Investing.com - Markets seem to be more encouraged that a clarity to longstanding uncertainty around aggressive U.S. tariff policy could soon emerge, according to analysts at Barclays.
Even with unexpectedly solid labor market figures and President Donald Trump’s sprawling policy bill now in the rearview mirror, a lack of clarity around U.S. trade plans has dampened an otherwise upbeat vibe in markets heading into the Fourth of July weekend.
Attention is now turning to the upcoming expiration of a pause to Trump’s sweeping "reciprocal" levies on July, with investors unclear over how the president will approach the deadline.
Despite claims at the beginning of the 90-day delay that the Trump administration would pursue individual trade deals with dozens of countries, Washington has only revealed framework pacts with three nations: China, Britain and, earlier this week, Vietnam. Trump has suggested that a "couple" more could soon be revealed.
But Trump has appeared to pivot away from the goal of securing a series of these agreements, saying that he will start sending letters out to trading partners on Friday specifying what tariff rates they will incur on imported goods into the United States.
He seemed to acknowledge the difficulty of negotiating trade deals with as many as 170 countries, saying "they’re very much more complicated."
Writing in a note to clients, the Barclays analysts led by Emmanuel Cau argued that while "formal progress" on trade talks has been limited and few "concrete deals struck," there is still room for the deadline to be extended or more incremental pacts to be forged. These could help lead to further de-escalation in recent trade tensions "down the road," they said.
"[M]arkets appear increasingly hopeful the endgame is in sight," they wrote, noting that European equities exposed to tariff risks have recovered in recent days.
Trades on so-called European "momentum" stocks, or regional names experiencing a sustained trend in either an upward or downward direction, have also been hit, the analysts said.
"[P]ositioning remains heavily skewed towards the domestic names -- a trend that has defined much of the year.

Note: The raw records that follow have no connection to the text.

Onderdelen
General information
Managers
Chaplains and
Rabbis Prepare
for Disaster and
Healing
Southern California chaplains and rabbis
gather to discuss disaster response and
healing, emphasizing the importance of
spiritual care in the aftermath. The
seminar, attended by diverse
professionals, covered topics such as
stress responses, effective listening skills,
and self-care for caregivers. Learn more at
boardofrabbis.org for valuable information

This has made any rotation toward exporters particularly painful, as momentum is largely aligned with the domestic and defensive bias," they said.
"As a result, the recent shift away from domestic leaders is beginning to weigh on the momentum factor, which we flagged as particularly stretched last month."
Against this backdrop, they recommended that investors "cautiously" readjust their positioning in European equities as tariff risks ease and "global green shoots" set currently rangebound EU stocks up for a break-out in the second half of 2025.